We believe that the problem you're alluding to may not be an issue. In our desired use case, all "trajctories" are sequences of tokens which can in principle be embedded into a fixed-dimension feature space. In existing implementations, we are given a dataset of pairwise comparisons over token sequences which are interpreted as feature vectors. In common variants of RLHF, a reward function is learned to maximize the Bradley-Terry (BT) likelihood over a dataset of such comparisons. LCPO is just an alternative to this step, where instead of maximizing likelihood we solve a small number of linear programs. Just as in the case of BT, LCPO can be used on a dataset which contains only a small subset of possible pairwise comparisons. Once the reward function is obtained using LCPO, it can be used for reinforcement learning in precisely the same way as the standard RLHF pipeline.
I feel that the linear social choice paradigm may be too restrictive. I believe that the authors focus on linear models, because this is indeed a natural machine learning model.

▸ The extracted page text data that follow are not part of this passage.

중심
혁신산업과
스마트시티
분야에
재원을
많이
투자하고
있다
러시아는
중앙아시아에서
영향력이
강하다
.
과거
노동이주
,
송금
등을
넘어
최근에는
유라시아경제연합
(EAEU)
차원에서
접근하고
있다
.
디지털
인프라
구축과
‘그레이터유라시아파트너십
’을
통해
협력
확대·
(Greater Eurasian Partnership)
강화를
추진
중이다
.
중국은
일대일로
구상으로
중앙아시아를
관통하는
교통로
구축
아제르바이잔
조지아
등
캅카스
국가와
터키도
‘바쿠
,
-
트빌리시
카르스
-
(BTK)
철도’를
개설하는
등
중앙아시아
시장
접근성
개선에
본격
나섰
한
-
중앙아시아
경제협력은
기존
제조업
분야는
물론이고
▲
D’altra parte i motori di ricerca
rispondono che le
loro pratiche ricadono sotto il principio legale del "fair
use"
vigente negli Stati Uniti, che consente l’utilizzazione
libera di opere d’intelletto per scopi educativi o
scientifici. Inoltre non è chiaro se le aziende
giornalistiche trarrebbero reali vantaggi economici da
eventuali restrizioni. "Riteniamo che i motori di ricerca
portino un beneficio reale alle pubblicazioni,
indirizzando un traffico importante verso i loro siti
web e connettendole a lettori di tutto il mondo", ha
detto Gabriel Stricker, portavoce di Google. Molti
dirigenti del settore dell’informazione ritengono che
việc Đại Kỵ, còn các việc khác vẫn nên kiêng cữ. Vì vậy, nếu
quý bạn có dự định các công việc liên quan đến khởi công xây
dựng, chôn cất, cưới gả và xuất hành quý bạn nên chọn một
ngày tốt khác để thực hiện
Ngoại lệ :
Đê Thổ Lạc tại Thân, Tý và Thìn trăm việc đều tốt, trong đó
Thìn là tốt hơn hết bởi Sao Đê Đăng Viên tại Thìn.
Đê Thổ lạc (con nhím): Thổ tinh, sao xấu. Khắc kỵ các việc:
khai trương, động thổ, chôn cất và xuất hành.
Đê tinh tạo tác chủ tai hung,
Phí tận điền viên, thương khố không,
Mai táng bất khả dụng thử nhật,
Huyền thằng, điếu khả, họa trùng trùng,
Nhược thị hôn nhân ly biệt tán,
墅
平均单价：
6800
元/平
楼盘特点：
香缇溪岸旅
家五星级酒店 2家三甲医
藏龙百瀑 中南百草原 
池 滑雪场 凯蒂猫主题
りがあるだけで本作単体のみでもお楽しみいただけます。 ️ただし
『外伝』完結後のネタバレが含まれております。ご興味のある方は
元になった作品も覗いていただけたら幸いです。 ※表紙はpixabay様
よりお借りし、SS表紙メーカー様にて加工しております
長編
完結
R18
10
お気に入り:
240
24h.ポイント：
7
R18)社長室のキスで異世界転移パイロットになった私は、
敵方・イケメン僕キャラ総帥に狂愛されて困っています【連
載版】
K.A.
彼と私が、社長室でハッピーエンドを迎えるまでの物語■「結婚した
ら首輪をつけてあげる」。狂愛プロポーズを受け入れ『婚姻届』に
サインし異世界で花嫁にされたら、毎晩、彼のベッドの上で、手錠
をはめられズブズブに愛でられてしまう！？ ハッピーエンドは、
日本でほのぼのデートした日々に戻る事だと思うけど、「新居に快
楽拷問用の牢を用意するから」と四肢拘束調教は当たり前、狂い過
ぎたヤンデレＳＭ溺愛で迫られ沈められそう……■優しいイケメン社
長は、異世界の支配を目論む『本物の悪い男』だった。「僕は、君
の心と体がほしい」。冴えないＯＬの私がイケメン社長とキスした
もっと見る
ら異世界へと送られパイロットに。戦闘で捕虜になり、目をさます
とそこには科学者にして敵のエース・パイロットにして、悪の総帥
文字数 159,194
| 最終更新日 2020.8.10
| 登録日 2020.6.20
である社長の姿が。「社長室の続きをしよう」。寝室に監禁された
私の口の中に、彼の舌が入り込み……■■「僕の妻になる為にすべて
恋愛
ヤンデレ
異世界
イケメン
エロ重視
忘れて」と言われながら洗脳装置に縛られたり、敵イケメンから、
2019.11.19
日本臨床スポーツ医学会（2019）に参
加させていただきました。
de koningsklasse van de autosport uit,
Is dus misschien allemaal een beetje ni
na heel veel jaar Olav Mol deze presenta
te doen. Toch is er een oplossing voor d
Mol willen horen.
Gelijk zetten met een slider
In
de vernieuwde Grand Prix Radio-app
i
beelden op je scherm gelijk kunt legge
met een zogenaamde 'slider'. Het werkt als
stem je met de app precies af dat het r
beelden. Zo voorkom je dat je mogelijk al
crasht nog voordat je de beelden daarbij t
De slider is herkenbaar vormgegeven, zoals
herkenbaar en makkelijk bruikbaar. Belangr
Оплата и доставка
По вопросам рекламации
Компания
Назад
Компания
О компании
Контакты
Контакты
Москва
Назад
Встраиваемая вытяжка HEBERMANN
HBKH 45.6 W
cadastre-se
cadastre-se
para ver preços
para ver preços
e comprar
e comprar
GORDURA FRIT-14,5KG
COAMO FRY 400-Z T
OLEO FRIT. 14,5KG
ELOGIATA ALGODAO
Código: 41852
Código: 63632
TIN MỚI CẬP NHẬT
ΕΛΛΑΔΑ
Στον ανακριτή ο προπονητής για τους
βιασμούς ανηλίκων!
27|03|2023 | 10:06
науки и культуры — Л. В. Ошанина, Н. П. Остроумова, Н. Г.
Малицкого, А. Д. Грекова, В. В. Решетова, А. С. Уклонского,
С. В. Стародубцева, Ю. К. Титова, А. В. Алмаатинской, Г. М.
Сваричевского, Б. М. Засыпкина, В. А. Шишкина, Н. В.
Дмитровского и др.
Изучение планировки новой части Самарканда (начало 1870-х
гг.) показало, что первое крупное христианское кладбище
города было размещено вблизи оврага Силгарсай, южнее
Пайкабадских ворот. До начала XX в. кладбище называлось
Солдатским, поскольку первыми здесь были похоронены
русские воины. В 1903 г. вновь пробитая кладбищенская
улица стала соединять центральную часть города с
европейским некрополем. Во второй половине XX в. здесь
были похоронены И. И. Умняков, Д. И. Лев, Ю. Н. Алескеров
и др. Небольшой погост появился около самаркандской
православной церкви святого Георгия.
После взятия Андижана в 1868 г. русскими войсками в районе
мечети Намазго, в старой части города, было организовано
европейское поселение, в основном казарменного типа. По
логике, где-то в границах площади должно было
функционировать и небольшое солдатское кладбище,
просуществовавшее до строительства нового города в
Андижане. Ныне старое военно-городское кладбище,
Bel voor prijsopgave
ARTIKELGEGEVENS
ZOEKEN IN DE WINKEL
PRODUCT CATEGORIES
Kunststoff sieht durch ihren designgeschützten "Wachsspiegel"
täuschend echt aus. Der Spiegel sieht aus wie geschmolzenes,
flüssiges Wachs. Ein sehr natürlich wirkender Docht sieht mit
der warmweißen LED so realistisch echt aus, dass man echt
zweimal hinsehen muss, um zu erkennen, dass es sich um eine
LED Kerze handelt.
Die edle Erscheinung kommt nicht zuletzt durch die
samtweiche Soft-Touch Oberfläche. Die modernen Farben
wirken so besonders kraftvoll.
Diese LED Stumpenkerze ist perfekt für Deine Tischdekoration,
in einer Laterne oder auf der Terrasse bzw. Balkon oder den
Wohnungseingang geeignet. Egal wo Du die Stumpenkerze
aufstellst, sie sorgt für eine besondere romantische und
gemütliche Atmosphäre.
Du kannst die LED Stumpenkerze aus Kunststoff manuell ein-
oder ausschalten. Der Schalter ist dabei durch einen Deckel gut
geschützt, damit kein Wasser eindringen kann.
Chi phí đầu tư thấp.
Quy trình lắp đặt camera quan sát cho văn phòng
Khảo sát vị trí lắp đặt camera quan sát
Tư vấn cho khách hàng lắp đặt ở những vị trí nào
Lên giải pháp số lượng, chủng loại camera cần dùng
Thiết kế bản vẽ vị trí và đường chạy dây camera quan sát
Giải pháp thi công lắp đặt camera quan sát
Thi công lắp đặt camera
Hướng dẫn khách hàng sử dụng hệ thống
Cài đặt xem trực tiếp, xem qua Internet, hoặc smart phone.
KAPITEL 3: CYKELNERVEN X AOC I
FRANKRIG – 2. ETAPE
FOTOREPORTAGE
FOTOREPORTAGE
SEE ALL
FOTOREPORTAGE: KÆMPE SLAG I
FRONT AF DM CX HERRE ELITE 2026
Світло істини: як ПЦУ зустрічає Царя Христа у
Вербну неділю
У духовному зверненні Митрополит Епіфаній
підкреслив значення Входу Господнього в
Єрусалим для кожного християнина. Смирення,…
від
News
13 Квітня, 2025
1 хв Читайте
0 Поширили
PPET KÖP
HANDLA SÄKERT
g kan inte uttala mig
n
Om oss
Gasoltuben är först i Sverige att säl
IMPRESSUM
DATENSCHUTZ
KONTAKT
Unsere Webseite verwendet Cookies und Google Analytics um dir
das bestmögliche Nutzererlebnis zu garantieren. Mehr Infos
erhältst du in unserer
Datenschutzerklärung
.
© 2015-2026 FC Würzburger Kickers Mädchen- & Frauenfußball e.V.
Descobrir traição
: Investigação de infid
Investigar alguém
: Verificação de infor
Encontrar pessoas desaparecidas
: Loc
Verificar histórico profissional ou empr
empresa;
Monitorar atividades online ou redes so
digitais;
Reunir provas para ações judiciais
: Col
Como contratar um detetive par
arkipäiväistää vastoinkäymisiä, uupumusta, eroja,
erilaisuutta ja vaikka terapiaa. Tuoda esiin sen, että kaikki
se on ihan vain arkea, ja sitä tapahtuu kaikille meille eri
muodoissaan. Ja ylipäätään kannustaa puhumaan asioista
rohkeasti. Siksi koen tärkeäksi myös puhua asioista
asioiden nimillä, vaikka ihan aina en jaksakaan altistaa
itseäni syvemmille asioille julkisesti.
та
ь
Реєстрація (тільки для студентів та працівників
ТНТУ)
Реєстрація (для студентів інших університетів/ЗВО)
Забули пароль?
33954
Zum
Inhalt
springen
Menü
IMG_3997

However, I don't think it is necessary to assume that the rankings of voters (i.e., humans in AI alignment) have to be linearly representable. In my opinion, the paper would be stronger if the results were presented without this latter assumption.
While the linearity assumption is admittedly a limitation, we note that linear reward models are more general than they may first appear, as the "feature vectors" can be output embeddings of a pretrained LLM (and we just learn a linear layer of a reward model from pairwise comparisons). Consequently, even a linear model can in principle encode highly non-linear characteristics of the raw input (e.g., text).
Thank you for the clarifications.
Thanks everyone for their hard work on the papers, reviews, and rebuttals. We now have a comprehensive rebuttal from the authors which responds both overall and to each review.
I'd please ask the reviewers to please post a comment acknowledging that they have read the response and ask any followup questions (if any). Thanks to those of you who have already done this!
This period is to be a discussion between authors and reviewers (Aug 7 - Aug 13) so please do engage now, early in the window, so there is time for a back and forth.
Thanks!
After a good set of reviews, discussion, and rebuttal that involved all reviewers and the author we have arrived a recommendation of accepting this paper for NeurIPS. The paper is well written, within scope for the conference, and provides a solid theoretical contribution in the direction of LLM alignment.